(Your instructions):
Copy each line below as written, but skip the pictures.

Exercise data Start Marker

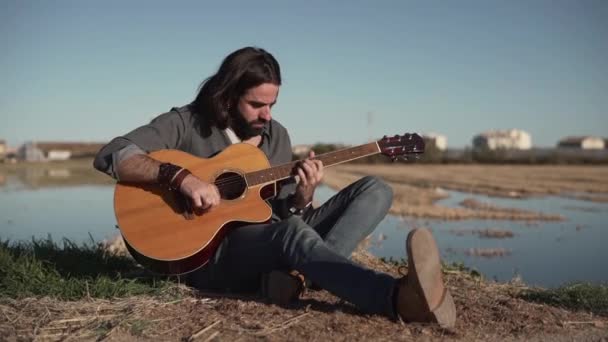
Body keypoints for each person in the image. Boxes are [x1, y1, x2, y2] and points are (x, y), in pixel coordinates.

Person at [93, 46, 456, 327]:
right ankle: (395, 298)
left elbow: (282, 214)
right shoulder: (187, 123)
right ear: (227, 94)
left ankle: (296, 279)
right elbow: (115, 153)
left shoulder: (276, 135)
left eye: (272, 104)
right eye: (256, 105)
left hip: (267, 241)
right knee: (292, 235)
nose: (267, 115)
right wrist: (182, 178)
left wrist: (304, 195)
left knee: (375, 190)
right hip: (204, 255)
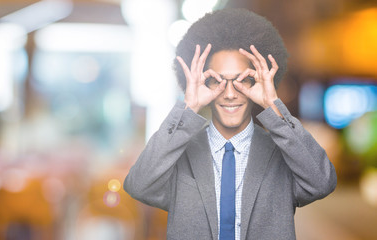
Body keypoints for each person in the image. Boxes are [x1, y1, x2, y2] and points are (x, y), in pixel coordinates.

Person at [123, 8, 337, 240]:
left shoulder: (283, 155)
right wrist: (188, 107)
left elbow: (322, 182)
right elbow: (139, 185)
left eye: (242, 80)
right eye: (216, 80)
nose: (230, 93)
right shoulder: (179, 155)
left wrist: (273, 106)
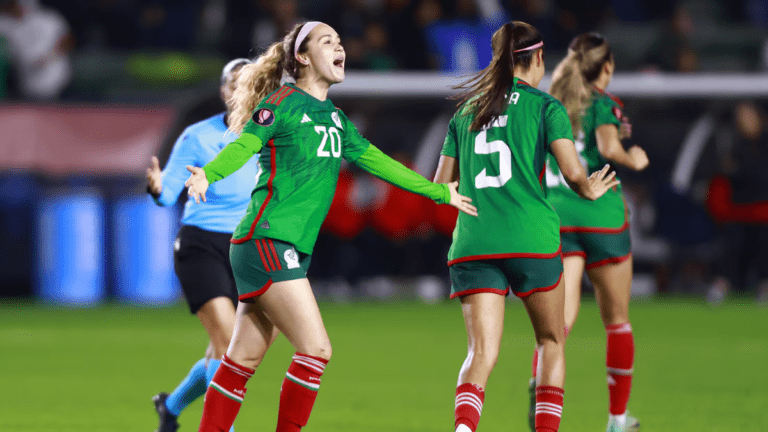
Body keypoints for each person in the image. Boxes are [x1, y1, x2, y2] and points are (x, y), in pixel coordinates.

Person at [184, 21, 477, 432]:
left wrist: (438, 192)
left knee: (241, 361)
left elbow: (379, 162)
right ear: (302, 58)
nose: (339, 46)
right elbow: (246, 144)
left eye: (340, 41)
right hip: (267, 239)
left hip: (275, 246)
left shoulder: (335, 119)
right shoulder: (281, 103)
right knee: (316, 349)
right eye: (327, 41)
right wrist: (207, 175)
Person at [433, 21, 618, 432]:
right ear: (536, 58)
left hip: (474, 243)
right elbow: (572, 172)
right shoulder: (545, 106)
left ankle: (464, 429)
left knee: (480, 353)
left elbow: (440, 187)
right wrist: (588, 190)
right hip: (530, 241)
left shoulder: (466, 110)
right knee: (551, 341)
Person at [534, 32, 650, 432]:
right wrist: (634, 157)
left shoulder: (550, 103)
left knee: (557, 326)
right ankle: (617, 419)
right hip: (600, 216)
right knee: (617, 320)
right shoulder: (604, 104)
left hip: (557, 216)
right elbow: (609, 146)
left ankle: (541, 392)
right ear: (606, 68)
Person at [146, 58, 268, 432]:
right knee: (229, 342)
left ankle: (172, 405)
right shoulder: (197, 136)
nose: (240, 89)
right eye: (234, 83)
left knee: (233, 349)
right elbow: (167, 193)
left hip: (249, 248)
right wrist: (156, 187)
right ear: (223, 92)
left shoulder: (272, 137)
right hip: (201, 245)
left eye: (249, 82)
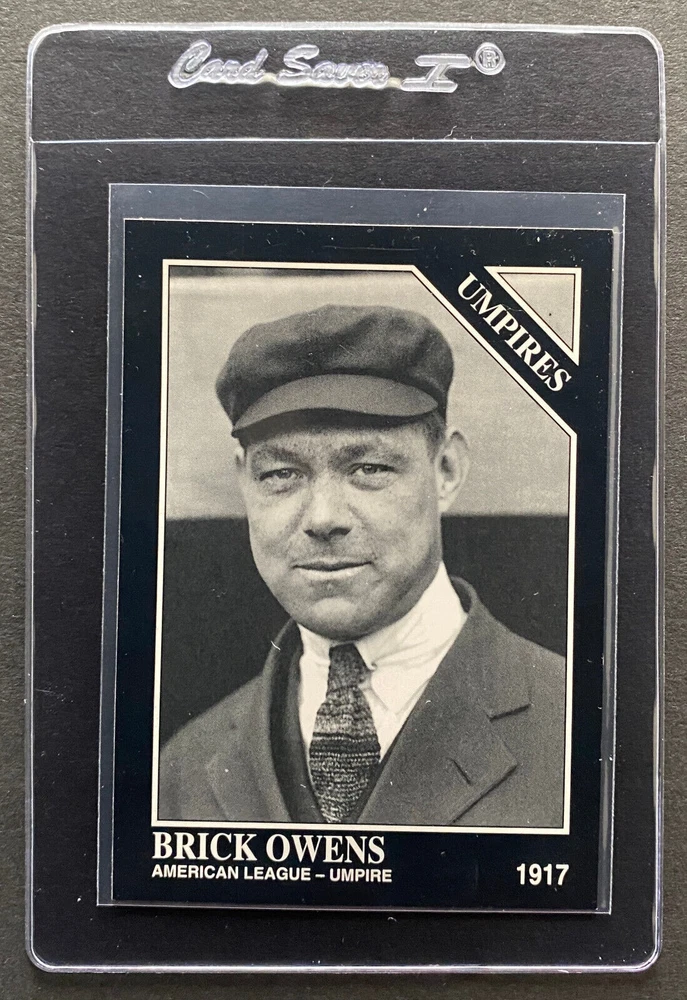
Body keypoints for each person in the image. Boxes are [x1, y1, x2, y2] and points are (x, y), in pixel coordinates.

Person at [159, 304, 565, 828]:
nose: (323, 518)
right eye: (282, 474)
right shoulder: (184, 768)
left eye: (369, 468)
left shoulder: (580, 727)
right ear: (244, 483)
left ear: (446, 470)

Exercise data End Marker

(Result for this exercise):
Body keypoints for each person in the image. Boxes are [x1, y1, x2, y2] and points are (x, y), in pixel coordinates.

Person at [93, 46, 456, 327]:
right ankle: (395, 298)
left elbow: (282, 214)
right shoulder: (187, 123)
right ear: (227, 94)
left ankle: (296, 279)
right elbow: (115, 153)
left shoulder: (276, 135)
left eye: (272, 104)
right eye: (256, 105)
left hip: (267, 241)
right knee: (292, 235)
nose: (267, 115)
right wrist: (182, 178)
left wrist: (304, 195)
left knee: (375, 190)
right hip: (204, 255)
Body keypoints for each person in the image. Boxes are [x1, y1, x2, y2] and points are (x, y), in pixel coordinates.

Person at [123, 8, 337, 240]:
left shoulder: (283, 155)
right wrist: (188, 107)
left elbow: (322, 182)
right elbow: (139, 185)
left eye: (242, 80)
right eye: (216, 80)
nose: (230, 93)
right shoulder: (179, 155)
left wrist: (273, 106)
Body keypoints for each person in the image. Boxes are [x1, y1, x2, y2] and points are (x, y), in pixel coordinates.

Person at [184, 21, 477, 432]:
left wrist: (438, 192)
left knee: (241, 361)
left elbow: (379, 162)
right ear: (302, 58)
nose: (339, 46)
right elbow: (246, 144)
left eye: (340, 41)
right hip: (267, 239)
left hip: (275, 246)
left shoulder: (335, 119)
right shoulder: (281, 103)
right knee: (316, 349)
right eye: (327, 41)
right wrist: (207, 175)
Person at [433, 21, 618, 432]:
right ear: (536, 58)
left hip: (474, 243)
right elbow: (572, 172)
right shoulder: (545, 106)
left ankle: (464, 429)
left knee: (480, 353)
left elbow: (440, 187)
right wrist: (588, 190)
right hip: (530, 241)
left shoulder: (466, 110)
right knee: (551, 341)
Person at [534, 32, 650, 432]:
right wrist: (634, 157)
left shoulder: (550, 103)
left knee: (557, 326)
right ankle: (617, 419)
right hip: (600, 216)
right knee: (617, 320)
right shoulder: (604, 104)
left hip: (557, 216)
right elbow: (609, 146)
left ankle: (541, 392)
right ear: (606, 68)
Person at [146, 58, 268, 432]:
right knee: (229, 342)
left ankle: (172, 405)
right shoulder: (197, 136)
nose: (240, 89)
right eye: (234, 83)
left knee: (233, 349)
right elbow: (167, 193)
left hip: (249, 248)
right wrist: (156, 187)
right ear: (223, 92)
left shoulder: (272, 137)
right hip: (201, 245)
left eye: (249, 82)
Body keypoints for each person in the image. Boxes are [x1, y1, x2, y2] and points are (x, y), in pixel coordinates.

Person at [159, 304, 565, 828]:
nose: (323, 518)
right eye: (282, 474)
right shoulder: (184, 768)
left eye: (369, 468)
left shoulder: (580, 727)
right ear: (244, 483)
left ear: (446, 470)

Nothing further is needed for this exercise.